Kowalsky-Grahek feels that privileged people – which he, as a white man, acknowledges that he is – have gotten a lot of messaging before and during this operation telling them to stay home and not get involved. “It would be better for you, safer for you, if you just let these people go” – that’s the aim of the propaganda, he says.

“But no one is expendable,” he says. “We cannot allow ourselves to accept the idea that someone is not worth it. Don’t delude yourselves – we as Pagans are not on the ‘good list.’ If we start looking at religious persecution, it won’t be long before it comes to us.”

Something to lose

TWH spoke with Kowalsky-Grahek and Sister Donyelle only a few days after the general strike on January 23rd, the killing of Alex Pretti on the 24th, and the ouster of CBP “Commander At-Large” Gregory Bovino on the 26th, which was thought to signal a draw-down of the operation.

“This changes nothing for us,” Kowalsky-Grahek says. “If there is still a family in hiding, then we will get them food and medicine. If there is one person who is isolated and needs community, we will be there for them. The Twin Cities is forever changed by this, the entire state. There are terrible things that we are going to have to think about and have nightmares about for the rest of our lives. But at the same time, there is this sense of purpose and togetherness and camaraderie that is not going to go away.”

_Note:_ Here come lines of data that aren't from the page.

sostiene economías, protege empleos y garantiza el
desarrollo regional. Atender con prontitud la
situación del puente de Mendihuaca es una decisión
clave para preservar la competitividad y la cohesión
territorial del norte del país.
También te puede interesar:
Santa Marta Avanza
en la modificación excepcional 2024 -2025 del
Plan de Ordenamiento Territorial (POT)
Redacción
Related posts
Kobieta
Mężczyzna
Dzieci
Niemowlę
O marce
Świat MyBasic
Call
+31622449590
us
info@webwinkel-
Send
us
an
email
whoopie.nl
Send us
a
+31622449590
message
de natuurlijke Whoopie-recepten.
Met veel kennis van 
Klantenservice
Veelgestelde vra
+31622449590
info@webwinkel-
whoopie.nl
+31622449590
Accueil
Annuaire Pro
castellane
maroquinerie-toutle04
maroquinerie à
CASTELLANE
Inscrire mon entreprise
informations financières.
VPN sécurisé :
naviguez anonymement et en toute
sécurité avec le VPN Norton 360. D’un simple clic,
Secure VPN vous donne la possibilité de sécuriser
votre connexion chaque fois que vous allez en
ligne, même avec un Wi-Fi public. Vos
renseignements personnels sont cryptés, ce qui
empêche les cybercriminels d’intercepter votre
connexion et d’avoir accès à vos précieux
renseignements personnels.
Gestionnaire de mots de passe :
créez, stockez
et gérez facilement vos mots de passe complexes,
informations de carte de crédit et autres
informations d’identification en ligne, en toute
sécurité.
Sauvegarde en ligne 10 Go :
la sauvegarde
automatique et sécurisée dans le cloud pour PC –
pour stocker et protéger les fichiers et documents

“They’ve overstepped by 20 steps, and they’re going to take three steps back,” says Sister Donyelle. She is concerned that symbolic gestures like removing Bovino will lead to some people trying to pretend things are back to normal. “We’re concerned that it’s going to cause folks who are uncomfortable with all of this, with the knowledge the government is going after its people, with going out in negative temperatures, with empathizing with immigrant families – that it will give space for people to go back into their comfort zones, and it will allow ICE to continue with their brutality.”

For Kowalsky-Grahek, the key for the rest of the Pagan community in the U.S. is to start building bonds now, so that they are already in place when a crisis hits. “If anything, it’s my genuine hope that every other Pagan community in the US to start thinking of this need for community,” he says. “Start doing this work today. The time to start calling the people you haven’t talked to in a while, making connections, and planning how you’re going to show up for each other – even if it’s just meeting up at a coffee shop once a month – that’s how you build the bonds of community. That’s what we’re supposed to be about as Heathens.

“Don’t start stocking up on canned food and toilet paper,” he concludes. “Start by talking to the people in your Pagan community, because those are the people that are going to get you through.”

Sister Donyelle, meanwhile, puts this struggle into a global context. “One of my students is a naturalized citizen from Guatemala,” she says. “She told me about the revolution she witnessed there, how she remembered hearing people saying as they stood up against these death squads that they didn’t have anything to lose.

“What I’m so grateful for, she said, is the privilege of having something I can lose – a family, a house. There is a level of stability here that a lot of people don’t have.'” Sister Donyelle pauses. “We do have something to lose. I feel like that’s the spirit of our city.”